Swanky Café Plans to Put Junk Food on the Menu (but Not How You Think)

Nope, Flamin’ Hot Cheetos aren’t what’s being served at a new restaurant in Manchester, England.

(Photo: Facebook)

Feb 12, 2015· 2 MIN READ
Culture and education editor Liz Dwyer has written about race, parenting, and social justice for several national publications. She was previously education editor at Good.

When most of us think about junk food, visions of doughnuts, sodas, and Flamin’ Hot Cheetos are probably what comes to mind. Across the pond in the U.K., however, The Real Junk Food Project Manchester, a group of waste-conscious activists, envisions something a tad bit different—namely all the fruits, vegetables, and other still-edible items that restaurants and grocery stores regularly chuck into the garbage.

For the past year, the initiative’s participants have been diverting food from landfills and cooking and serving it up at a series of pop-up dinners, catering mostly to Manchester’s low-income residents. Now the nonprofit plans to open a permanent Junk Food Project Café in the city’s downtown area. Everything on the menu will be made available on a “pay as you feel” basis: There are no prices on anything, so if someone only has a penny to contribute, that’s not a problem. Or if customers prefer, they can volunteer their services in the café by washing dishes or busing tables in exchange for a bite to eat.

“The project is about social inclusion as much as its about food waste,” Corin Bell, the codirector of The Real Junk Food Project Manchester, told BBC Radio Manchester on Wednesday. “The café will be open to everyone and anyone. The pay as you feel concept is about making sure that people who don’t have money can access enough food and healthy nutritious food, but it’s also about allowing people that do have money but don’t have time to come and support the project.”

The Junk Food Project was first launched in Leeds, England, in December 2013 by food activist and chef Adam Smith. Smith was cooking meals for homeless and impoverished individuals, so creating a centralized location by starting a café was a logical next step. That first Junk Food Project Café has become so successful, it’s fed more than 10,000 people and is one of the nominees for The Independent’s Sustainable Restaurant Awards.
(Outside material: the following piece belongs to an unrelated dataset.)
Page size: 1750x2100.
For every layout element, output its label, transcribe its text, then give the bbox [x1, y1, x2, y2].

After a visit to the Leeds café, Bell was so inspired that she decided to replicate the effort in Manchester. Once the Manchester location of the restaurant opens, it will be able to serve 65 customers at a time.

The need for the café is certainly there. Although more than six million people live in poverty in the U.K., nearly 15 million tons of food goes to waste every year. And plenty of that is produce being trashed for minor cosmetic reasons, according to Bell.
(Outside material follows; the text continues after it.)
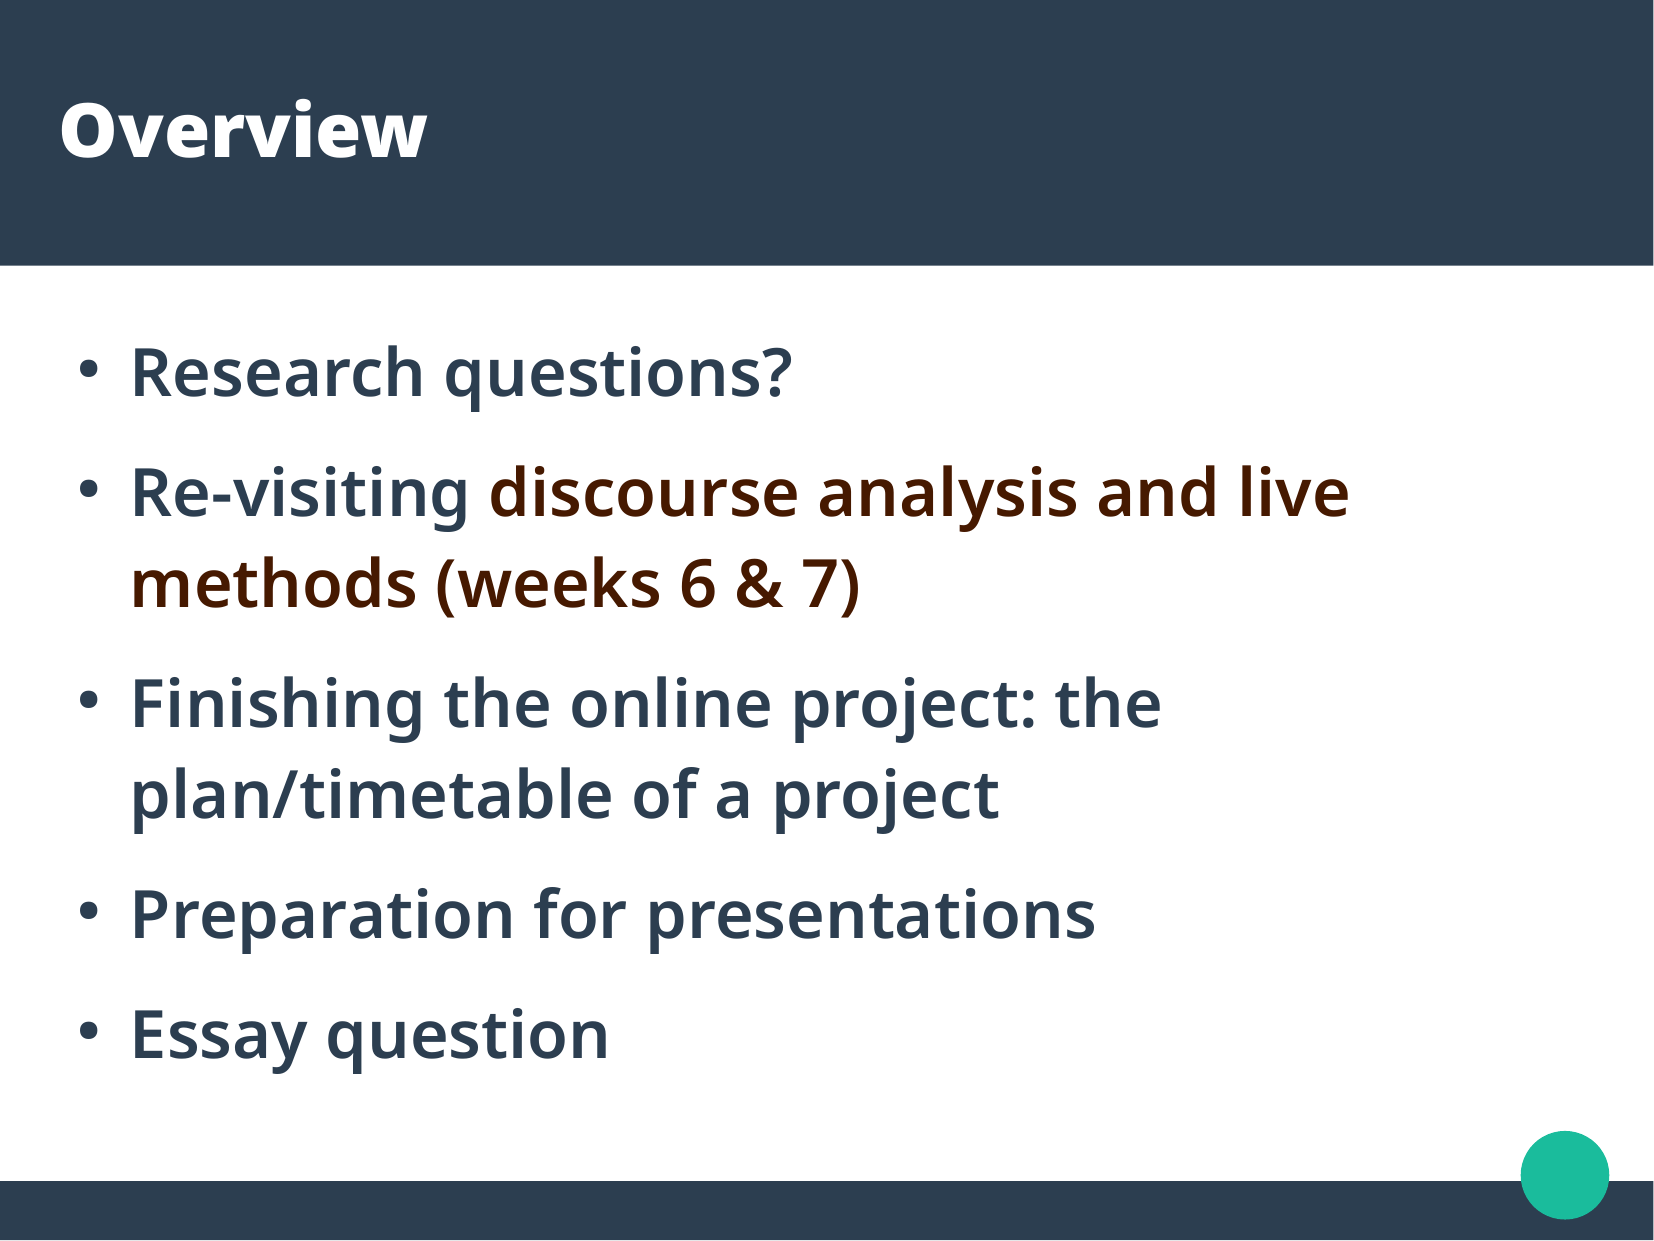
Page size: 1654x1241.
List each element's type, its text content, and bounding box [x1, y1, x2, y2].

title Overview [59, 49, 1595, 207]
list Research questions? Re-visiting discourse analysis and live methods (weeks 6 & 7) Finishing the online project: the plan/timetable of a project Preparation for presentations Essay question [59, 324, 1595, 1152]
“It’s too big, it’s too small, it’s the wrong shape, it’s been very slightly bug-bitten,” she said.

That kind of waste happens here in the United States too. American grocers discard partially smashed boxes of pasta, apples that aren’t perfectly round, and carrots that are gnarled and twisted simply because they’re not visually appealing to consumers. Or if the price of tomatoes drops, a producer might decide that it’s more profitable to dump an entire field of the crop into a landfill. And once we get our food home, we end up throwing nearly half of it into the trash. Meanwhile, nearly 50 million Americans don’t know where they’re going to get their next meal.

But while some food waste activists make meals from the treasures they find in dumpsters—or have created hipster-friendly pop-up restaurants inside trash receptacles—that’s not the approach of The Real Junk Food Project. Instead, the nonprofit forms partnerships with groceries and restaurants to pick up crates full of cauliflower or lobsters that are slated to be trashed. The Leeds location of the café has kept 23 tons of food from being thrown away since it opened.

With that kind of impact, this kind of junk food eatery sure seems like an idea worth importing.